Je m’efforce de mettre un pied devant l’autre sur un chemin qui, j’espère, me mène à une dignité recouvrée.
Le plus souvent passive et solitaire, je m’informe et observe autour de moi les réactions et les non réactions sur quantité de questions. J’enregistre et je réfléchis. Après quoi, je transmets, parle et débats de ce que j’ai compris comme de ce qui m’échappe.
Et quand j’en ai le courage et l’énergie, je témoigne de ce que je connais bien. Je m’efforce de trouver les mots et le ton qui me convient le mieux pour exliquer ce que c’est d’avoir dû grandir dans une famille de pervers incestueux  :
Se réveiller, passé 20 ans, d’une vie d’anesthésie pour "découvrir" que d’aussi loin qu’on se rappelle, on a toujours été l’objet sexuel de son père, puis de son frère, dans le silence de sa mère.
Vivre a postériori ces trahisons et intégrer peu à peu les horreurs subies depuis la petite enfance. 
Devoir abandonner tout ce qu’on pensait être ses repères et son identité.
Se confronter au vide sidéral qui s’ouvre alors devant ce qui reste de soi dans cet effondrement.
Chercher des valeurs plus humaines et déterrer son anthenticité, enfouie sous des montagnes de merde.
Lutter contre soi-même et ses tendances auto-destructrices.
Devoir se taire et avoir l’air normale pour ne pas souffrir les réactions défensives de ses pairs, ces derniers se sentant irrémédiablement mis en danger devant cette réalité.
Découvrir avec stupeur que de telles infâmies sont effroyablement courantes.
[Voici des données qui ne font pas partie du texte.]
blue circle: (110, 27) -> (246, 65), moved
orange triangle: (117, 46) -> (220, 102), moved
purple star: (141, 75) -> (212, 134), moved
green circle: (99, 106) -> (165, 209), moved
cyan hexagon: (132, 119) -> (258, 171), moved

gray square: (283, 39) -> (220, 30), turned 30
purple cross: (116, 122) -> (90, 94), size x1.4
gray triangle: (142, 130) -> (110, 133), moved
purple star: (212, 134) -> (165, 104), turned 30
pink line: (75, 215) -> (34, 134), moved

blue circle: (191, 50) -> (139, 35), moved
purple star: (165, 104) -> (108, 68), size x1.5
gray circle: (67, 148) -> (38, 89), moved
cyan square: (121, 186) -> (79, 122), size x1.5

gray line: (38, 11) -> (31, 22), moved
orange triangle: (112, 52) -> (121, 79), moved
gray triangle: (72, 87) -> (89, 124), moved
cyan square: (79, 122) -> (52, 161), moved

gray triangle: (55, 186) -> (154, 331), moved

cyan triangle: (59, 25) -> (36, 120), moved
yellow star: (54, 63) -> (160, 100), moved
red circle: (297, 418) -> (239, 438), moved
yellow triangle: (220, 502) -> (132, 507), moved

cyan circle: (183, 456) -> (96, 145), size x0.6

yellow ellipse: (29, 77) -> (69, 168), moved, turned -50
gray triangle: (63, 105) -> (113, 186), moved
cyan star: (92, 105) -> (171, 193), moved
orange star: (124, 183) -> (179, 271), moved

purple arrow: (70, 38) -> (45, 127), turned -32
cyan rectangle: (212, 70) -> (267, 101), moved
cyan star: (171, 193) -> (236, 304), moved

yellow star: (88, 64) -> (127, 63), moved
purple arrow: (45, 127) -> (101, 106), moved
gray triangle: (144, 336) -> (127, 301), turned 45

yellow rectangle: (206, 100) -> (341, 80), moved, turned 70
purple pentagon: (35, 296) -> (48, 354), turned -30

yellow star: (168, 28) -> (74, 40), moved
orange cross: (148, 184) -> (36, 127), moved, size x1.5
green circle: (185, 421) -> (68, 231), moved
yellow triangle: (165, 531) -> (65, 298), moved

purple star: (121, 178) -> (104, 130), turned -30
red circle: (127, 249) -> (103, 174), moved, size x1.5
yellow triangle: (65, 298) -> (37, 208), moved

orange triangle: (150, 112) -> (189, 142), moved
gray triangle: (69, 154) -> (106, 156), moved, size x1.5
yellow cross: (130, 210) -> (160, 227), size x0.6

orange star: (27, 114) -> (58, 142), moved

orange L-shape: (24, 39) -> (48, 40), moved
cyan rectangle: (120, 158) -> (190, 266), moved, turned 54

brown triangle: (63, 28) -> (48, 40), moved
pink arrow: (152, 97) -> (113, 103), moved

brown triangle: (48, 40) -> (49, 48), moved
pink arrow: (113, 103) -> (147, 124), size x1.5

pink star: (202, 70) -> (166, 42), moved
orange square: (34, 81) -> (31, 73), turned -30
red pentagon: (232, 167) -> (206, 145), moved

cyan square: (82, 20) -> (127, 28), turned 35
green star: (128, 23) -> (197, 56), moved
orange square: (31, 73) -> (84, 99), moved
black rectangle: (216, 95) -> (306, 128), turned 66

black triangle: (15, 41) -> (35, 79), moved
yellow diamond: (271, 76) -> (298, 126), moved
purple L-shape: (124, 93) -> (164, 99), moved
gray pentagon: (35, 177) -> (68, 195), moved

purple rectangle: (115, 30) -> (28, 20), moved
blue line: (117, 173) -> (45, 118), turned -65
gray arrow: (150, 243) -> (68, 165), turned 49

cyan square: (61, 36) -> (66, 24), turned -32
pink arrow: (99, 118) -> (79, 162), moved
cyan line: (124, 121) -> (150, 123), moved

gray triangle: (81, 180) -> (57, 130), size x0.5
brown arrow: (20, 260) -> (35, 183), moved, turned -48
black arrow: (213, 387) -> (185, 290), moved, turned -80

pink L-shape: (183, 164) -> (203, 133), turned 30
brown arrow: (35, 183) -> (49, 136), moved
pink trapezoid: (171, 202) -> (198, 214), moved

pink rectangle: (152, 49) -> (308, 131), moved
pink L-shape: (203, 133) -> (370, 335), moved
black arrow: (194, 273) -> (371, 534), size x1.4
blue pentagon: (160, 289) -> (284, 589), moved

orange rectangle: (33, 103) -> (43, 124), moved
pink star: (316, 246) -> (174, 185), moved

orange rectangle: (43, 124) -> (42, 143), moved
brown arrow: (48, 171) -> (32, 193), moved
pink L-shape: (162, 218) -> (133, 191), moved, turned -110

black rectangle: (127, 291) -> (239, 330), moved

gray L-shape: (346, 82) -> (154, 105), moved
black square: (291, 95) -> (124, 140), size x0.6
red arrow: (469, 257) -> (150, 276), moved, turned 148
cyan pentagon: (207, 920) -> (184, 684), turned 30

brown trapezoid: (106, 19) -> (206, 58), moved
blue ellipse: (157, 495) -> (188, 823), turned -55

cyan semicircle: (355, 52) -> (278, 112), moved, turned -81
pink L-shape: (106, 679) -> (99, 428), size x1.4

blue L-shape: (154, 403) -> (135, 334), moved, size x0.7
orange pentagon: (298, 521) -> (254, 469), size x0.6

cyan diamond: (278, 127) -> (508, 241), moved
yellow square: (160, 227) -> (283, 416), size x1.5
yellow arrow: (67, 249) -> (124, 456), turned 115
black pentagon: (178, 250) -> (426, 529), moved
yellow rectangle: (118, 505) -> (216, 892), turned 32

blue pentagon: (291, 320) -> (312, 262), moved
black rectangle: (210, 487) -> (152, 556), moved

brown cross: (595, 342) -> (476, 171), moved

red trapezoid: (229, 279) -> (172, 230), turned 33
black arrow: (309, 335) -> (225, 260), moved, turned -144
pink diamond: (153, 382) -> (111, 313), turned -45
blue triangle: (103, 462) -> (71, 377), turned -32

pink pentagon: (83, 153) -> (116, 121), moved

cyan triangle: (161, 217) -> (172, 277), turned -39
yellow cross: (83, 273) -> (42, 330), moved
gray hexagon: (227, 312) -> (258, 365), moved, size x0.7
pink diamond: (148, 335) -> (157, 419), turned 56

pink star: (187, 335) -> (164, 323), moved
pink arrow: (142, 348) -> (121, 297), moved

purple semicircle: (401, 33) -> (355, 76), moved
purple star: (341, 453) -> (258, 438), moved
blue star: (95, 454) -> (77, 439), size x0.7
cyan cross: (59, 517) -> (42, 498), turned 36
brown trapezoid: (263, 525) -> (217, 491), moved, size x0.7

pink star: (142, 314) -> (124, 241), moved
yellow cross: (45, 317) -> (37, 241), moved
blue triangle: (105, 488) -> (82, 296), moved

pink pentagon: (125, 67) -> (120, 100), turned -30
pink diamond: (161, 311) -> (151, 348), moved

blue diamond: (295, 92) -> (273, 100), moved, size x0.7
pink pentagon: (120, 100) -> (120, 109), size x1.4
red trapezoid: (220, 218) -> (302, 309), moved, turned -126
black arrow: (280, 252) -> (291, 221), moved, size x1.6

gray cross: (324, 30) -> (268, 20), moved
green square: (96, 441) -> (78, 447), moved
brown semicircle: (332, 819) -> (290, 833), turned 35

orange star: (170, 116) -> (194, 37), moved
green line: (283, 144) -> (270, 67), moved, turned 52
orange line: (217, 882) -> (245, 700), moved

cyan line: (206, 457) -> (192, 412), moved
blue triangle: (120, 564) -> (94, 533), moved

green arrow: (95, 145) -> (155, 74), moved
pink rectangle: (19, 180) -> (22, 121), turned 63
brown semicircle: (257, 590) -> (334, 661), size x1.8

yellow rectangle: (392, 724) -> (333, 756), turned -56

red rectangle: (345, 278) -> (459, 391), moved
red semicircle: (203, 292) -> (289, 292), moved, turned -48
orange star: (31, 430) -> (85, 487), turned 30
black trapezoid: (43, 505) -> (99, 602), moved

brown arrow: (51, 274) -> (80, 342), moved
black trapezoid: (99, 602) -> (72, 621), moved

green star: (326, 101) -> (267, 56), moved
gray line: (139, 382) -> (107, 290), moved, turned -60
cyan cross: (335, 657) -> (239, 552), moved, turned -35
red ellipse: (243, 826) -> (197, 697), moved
Se confronter au déni de toute une société après être péniblement sorti du sien.
Assister impuissante à l’instrumentalisation de sa douleur anonyme par des décideurs ou hauts-responsables cyniques et uniquement mûs par leur besoin de pouvoir et leurs intérêts personnels.
Accepter d’être oubliée, voire raillée et accusée, par ceux dont on aurait espérer quelque soutien et reconnaissance, à défaut d’avoir pu se construire dans une famille digne de ce nom. (proches et collectivité  : psys, médecins, justice, politiques, opinion publique).
Refuser de transformer la colère qui en découle en amertume, misanthropie ou cynisme.
Essayer de s’ouvrir à ce que les gens peuvent avoir de bon et d’appréciable en dépit des mesquineries et bassesses que la vie nous amène à relever.

Concrètement, ça ne donne pas grand chose non.
J’essaie du mieux que je peux d’ouvrir les yeux de certains, en restant à ma place et sans me faire d’illusions sur la petitesse de mes moyens. Loin de moi l’idée d’enjoindre quiconque à en faire son cheval de bataille. J’estime qu’il
faudrait déjà que l’on cesse de vouloir s’aveugler. Qu’on le fasse en minimisant, déniant, banalisant ou en se disant qu’on ne peut qu’accepter en le déplorant ce que l’on suppose -sans savoir- exister depuis la nuit des temps.
Chacun de nous compte dans son entourage proche, et sans le savoir, une personne qui a vécu la même chose que moi et crève lentement dans un silence imposé par les tabous d’une société qui préfère ignorer sa barbarie.

Sur ce, bon courage dans vos actions. Sincèrement.